The short nose in flat-faced dog and cat breeds is unacceptable and negatively affects animal welfare. Veterinarians call for action!
The French Bulldog, the Pug and the Persian are examples of flat-faced (brachycephalic) dog and cat breeds that are currently very popular. Caring Vets is very concerned about the welfare of these animals. Brachycephalic dogs and cats suffer because they have serious health problems, which are often not recognized by the owners. Consequently we urge breeders, pedigree judges, veterinarians and (future) dog owners to take responsibility and tackle these problems. Animal breeding simply cannot and should not be based on consumers and breeders whims and whishes, especially if the animals’ health and welfare are at stake.
Brachycephalic animals are bred in such a way that the structures in the skull do not have enough space.

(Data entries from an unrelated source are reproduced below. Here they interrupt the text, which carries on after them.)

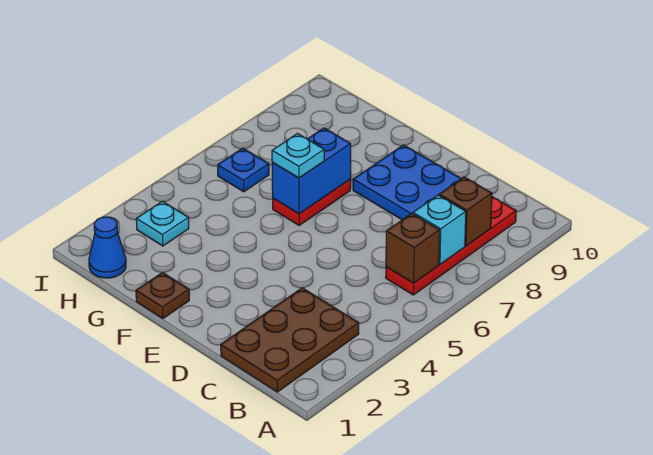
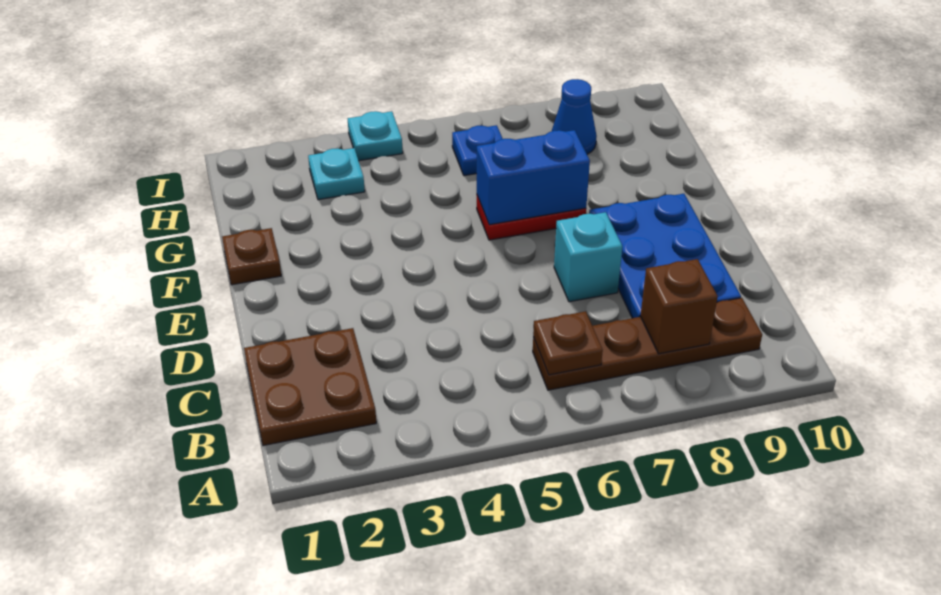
brown plate B1:C3 level 1 -> brown plate B1:C2 level 1
red plate B6:B9 level 1 -> brown plate B6:B9 level 1
brown brick B6 level 2 -> brown plate B6 level 2
cyan brick B7 level 2 -> cyan brick D7 level 1
cyan plate F6 level 3 -> cyan plate I4 level 1
blue cone H1 level 1 -> blue cone H8 level 1

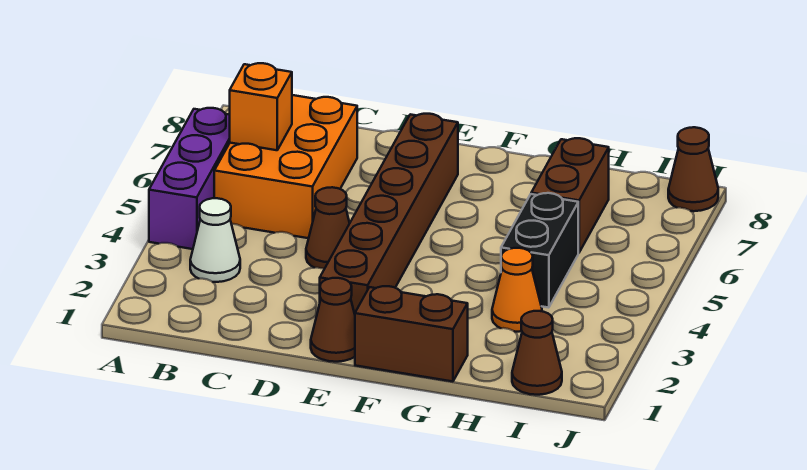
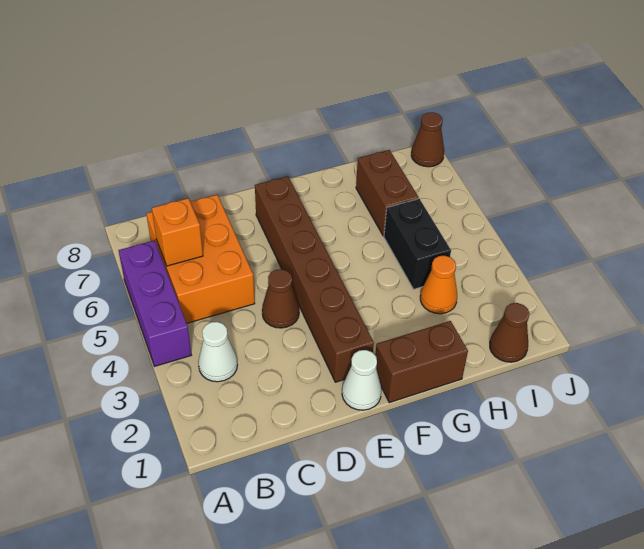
brown cone E1 level 1 -> white cone E1 level 1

The nostrils are too small, the tongue proportionally too large and the soft palate too long, therefore closing off an important access route to the throat and airways. They often have a very flattened trachea that is too narrow. This results in a continuous shortness of breath.
In order to be able to breath normally, many brachycephalic dogs have to undergo surgery.

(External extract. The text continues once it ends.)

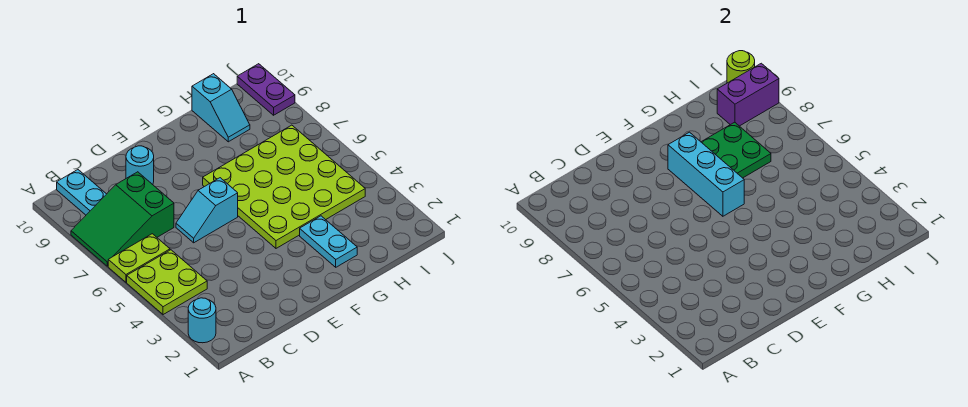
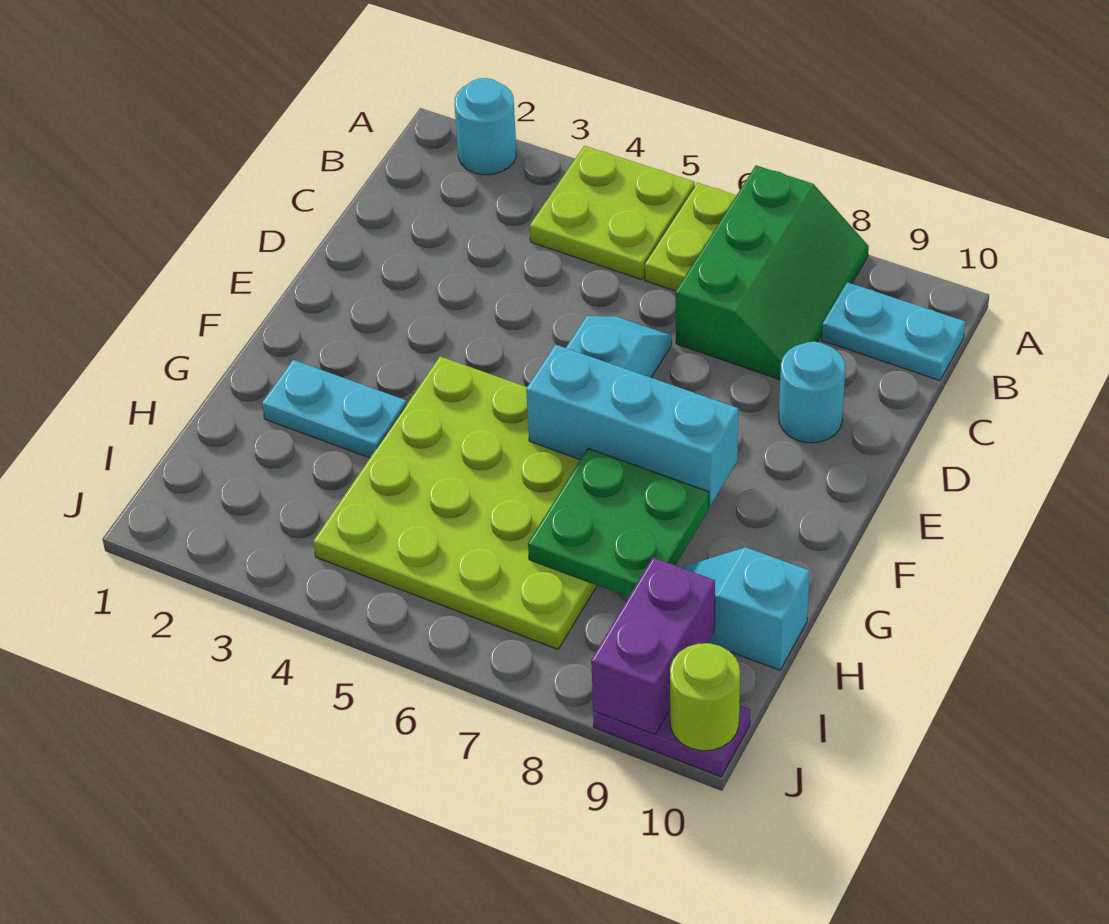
green slope A7:C8 level 1 top C -> green slope A7:C8 level 1 top 7

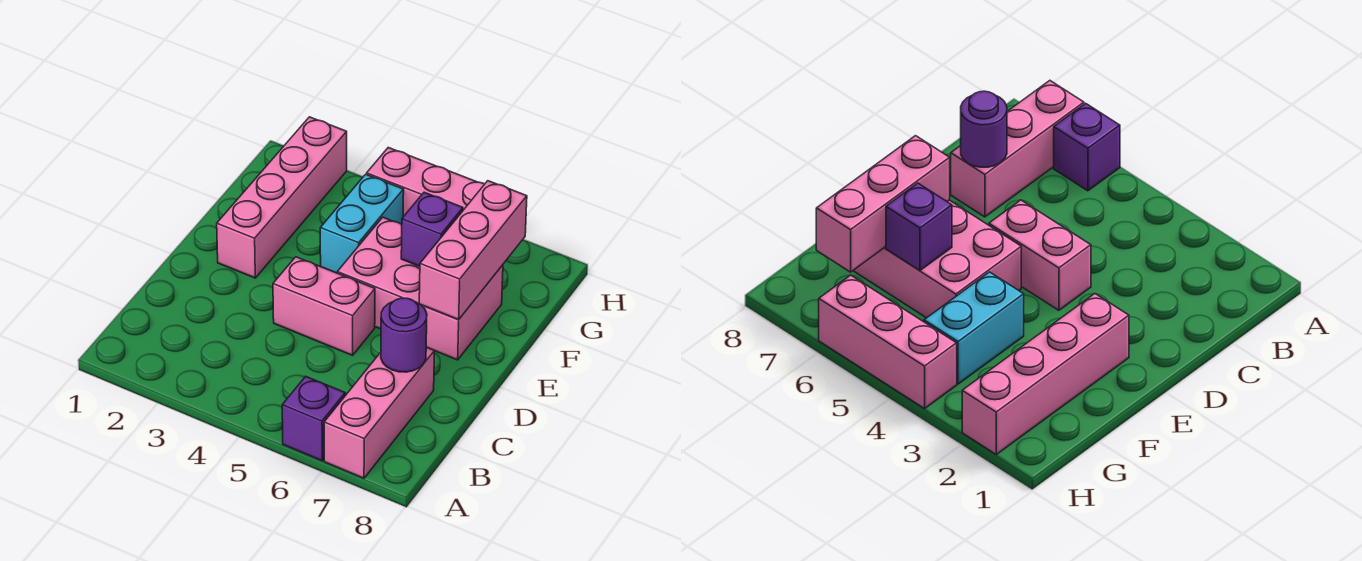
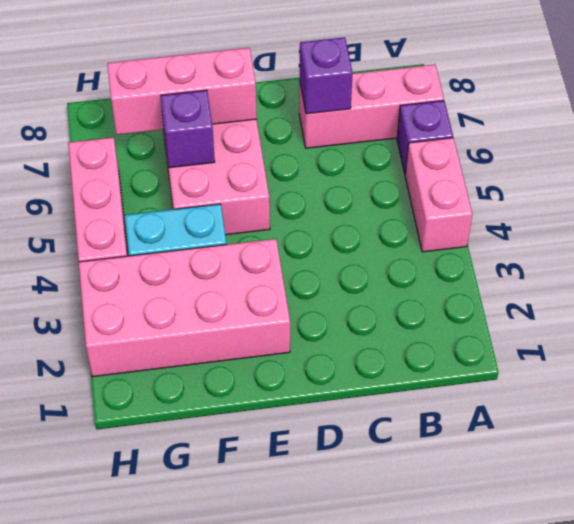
purple round brick C7 level 2 -> purple brick C7 level 2
pink brick D4:D5 level 1 -> pink brick A4:A5 level 1
pink brick E2:H2 level 1 -> pink brick E2:H3 level 1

The physical appearance of the brachycephalic animals leads to more problems: regarding the teeth, there is insufficient space in the jaw resulting in dental problems. Folds on the head cause skin infections and the bulging eyes frequently cause painful eye conditions. The short stature of the skeleton causes defects and gives rise to back problems, such as hernias. Natural production is also hindered due to this build and birth problems are common. Worldwide this has been scientifically proven in various publications and generally known to breeders and veterinarians.
According to the law, since 2014 it has been forbidden to ” breed with companion animals in a way that harms the welfare and health of the parent or offspring”. Breeding should prevent serious hereditary defects, diseases and harmful external characteristics being passed on to offspring as well as prevent unnatural reproduction.
Purposely breeding with deformed animals is thus prohibited, but nevertheless happens on a large scale. It is not enforced because Dutch law lacks the criteria to be able to rule in specific cases that this article has been violated.
We therefore call on the government to quickly set clear criteria: a minimum muzzle length and nostril size should be determined for both dog and cat.
Furthermore, we want to encourage breeders and pedigree judges to select the longest snouts, the most open nostrils and a normal build within a ‘flat-faced breed’ as the best representative of that breed.
We call on veterinarians to stop artificial insemination if there is no indication for it. Furthermore, English and French Bulldogs are currently being subjected to caesarean sections in about 80% of births. This often happens by appointment instead of in an emergency situation. We call on veterinarians to only use a caesarean section if there is a medical indication, as dictated by the guideline from the KNMvD (Dutch Veterinary Association) and the aforementioned article 3.4 in the law. The veterinarian should argue for castration in case of a caesarean section, implemented because of the harmful breed characteristics. They should also register surgical procedures performed to facilitate breathing, as these animals are not suitable for breeding due to a hereditary taint.
Finally, a warning for all (future) dog and cat owners: your buying behavior determines what is bred! Therefore think carefully before you purchase a dog or cat and have your veterinarian advise you. Watch and listen to the mother and father when visiting a breeder: animals that can not breathe without making noise or have almost closed nostrils always suffer from breathlessness! This can be compared to breathing through a straw. Try this technique yourself first, and then imagine what it’s like for the animal. Chances are that you will prefer an animal that can breathe normally. To say that snoring is ‘characteristic of the breed’ is a fallacy. It is merely a sign that the breed has been unhealthily bred for far too long. Every veterinarian will agree that this is not endearing, but rather incredibly sad for the animal.
Together we can ensure that our pets no longer have to suffer from fads and trends and inadequate policy-making.